Member of the South Australian Legislative Council
- In office 17 February 2003 – 17 March 2006
- Preceded by: Mike Elliott
- Succeeded by: Mark Parnell

Personal details
- Born: Kathryn Joy Reynolds
- Party: Australian Democrats

= Kate Reynolds =

Australian politician (born 1962)

Kathryn Joy Reynolds (born 1962, now McPhee) is an Australian former politician. She was an Australian Democrats member of the South Australian Legislative Council from 2003 to 2006.

Prior to 2003, Reynolds operated her own business On-Track Training, wrote two books (Just a Tick - A Best Practice Survival Guide for Committees and Boards of Management and Take Your Partner for the Corporate Tango) and taught community development at TAFE. Before entering politics she was instrumental in the establishment of the Torrens Valley Community Centre and was active on various local committees including the Adelaide Hills Tourism Association. From 1997 to 2003 she served on the Policy Council of the South Australian Council of Social Service. She served a term as an elected member on the District Council of Mount Pleasant prior to its amalgamation with the Barossa Council. Reynolds was the Democrats candidate for the safe Liberal seat of Schubert at the 2002 state election, polling a credible 8.9% of the vote. She received a second opportunity a year later when she was selected by the party to fill a casual vacancy in the Legislative Council caused by the resignation from politics of then-Democrats leader Mike Elliott.

During her time as a sitting member, Reynolds spoke out on a range of issues including the treatment of asylum seekers at the controversial Baxter Detention Centre in South Australia's outback, and campaigned for increased social housing for disadvantaged people and increased funds for child protection and for people with disabilities. She also campaigned for equal rights before the law for same sex couples and sought to have South Australia's once ground breaking Equal Opportunity law updated.

Reynolds was described by Greg Kelton, the senior political writer with Adelaide's only daily newspaper as having "a finely tuned social conscience and has not been scared to tackle humanitarian issues such as refugees and asylum seekers".

She served on the Aboriginal Lands Parliamentary Standing Committee, the Select Committee on the Status of Fathers in South Australia and the Select Committee on Pricing, Refining, Storage and Supply of Fuel in South Australia.

The popularity of the Democrats had dropped significantly by the time of the 2006 election, with the party having lost all four senators up for re-election at the federal election in 2004. The retirement of fellow Democrat MLC Ian Gilfillan saw Reynolds preselected in the top position of the Democrat ticket, but the party faced a major struggle to retain even one seat. The party's vote dropped from 7.3% to 1.8% on election day, and Reynolds lost her seat. The loss of both the party's seats up for re-election saw Sandra Kanck become the only remaining Democrat MLC in the Legislative Council.

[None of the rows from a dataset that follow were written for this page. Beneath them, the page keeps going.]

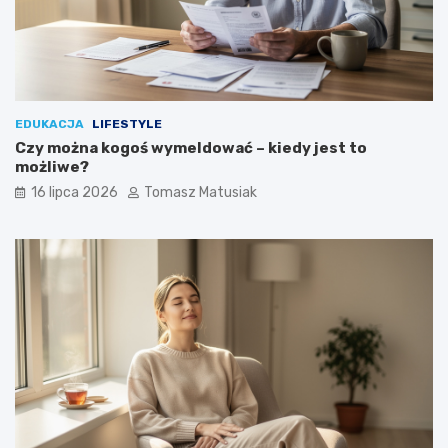
EDUKACJA
LIFESTYLE
Czy można kogoś wymeldować – kiedy jest to
możliwe?
16 lipca 2026
Tomasz Matusiak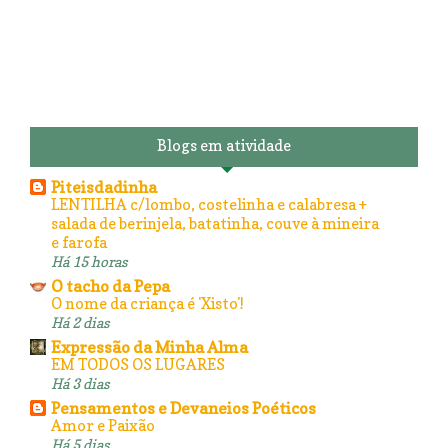
Blogs em atividade
Piteisdadinha
LENTILHA c/lombo, costelinha e calabresa +
salada de berinjela, batatinha, couve à mineira
e farofa
Há 15 horas
O tacho da Pepa
O nome da criança é 'Xisto'!
Há 2 dias
Expressão da Minha Alma
EM TODOS OS LUGARES
Há 3 dias
Pensamentos e Devaneios Poéticos
Amor e Paixão
Há 5 dias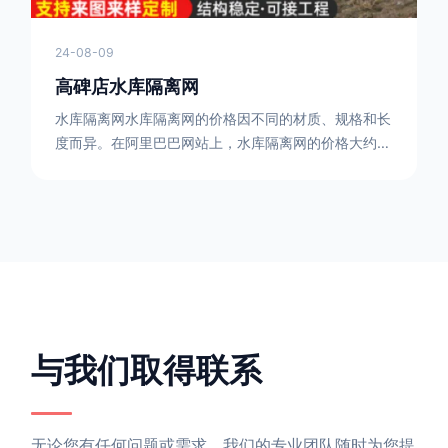
24-08-09
高碑店水库隔离网
水库隔离网水库隔离网的价格因不同的材质、规格和长
度而异。在阿里巴巴网站上，水库隔离网的价格大约在
每平方米10元人民币左右。如果您需要更详细的信
息，可以直接联系我们。水库隔离网人工费的计算方法
因地区、工程量、材料等因素而异。一般来说，水库隔
离网人工费是指直接从事边坡防护网建筑安装工程施工
的生产工人开支的各项费用。人工费在150元一米，施
工费在10-12元一米，这个要根据实际的场地和工作环
境 。需要注
与我们取得联系
无论您有任何问题或需求，我们的专业团队随时为您提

Reynolds (McPhee) is an approved Community Visitor with the Community Visitor Scheme. She is member of Impact 100 SA and is currently Secretary of the Parliament of SA Former Members Association. Reynolds was a Committee Member of the Unley Road Association Inc. until her resignation in October 2023. She was variously Secretary and President of Desert Challenge Inc. from 2008 to 2018. From 2007 to 2009, Reynolds served as a board member of Arts Access SA Inc.

She now operates her own business Liquorice Allsorts Consulting which provides advice and services for small not-for-profit organisations. In May 2025 she published an updated and expanded version of Just A Tick - A Best Practice Guide for Committees and Boards of Management. In May 2026 she launched "The Committee Room" podcast with co-host Kate Hartwig.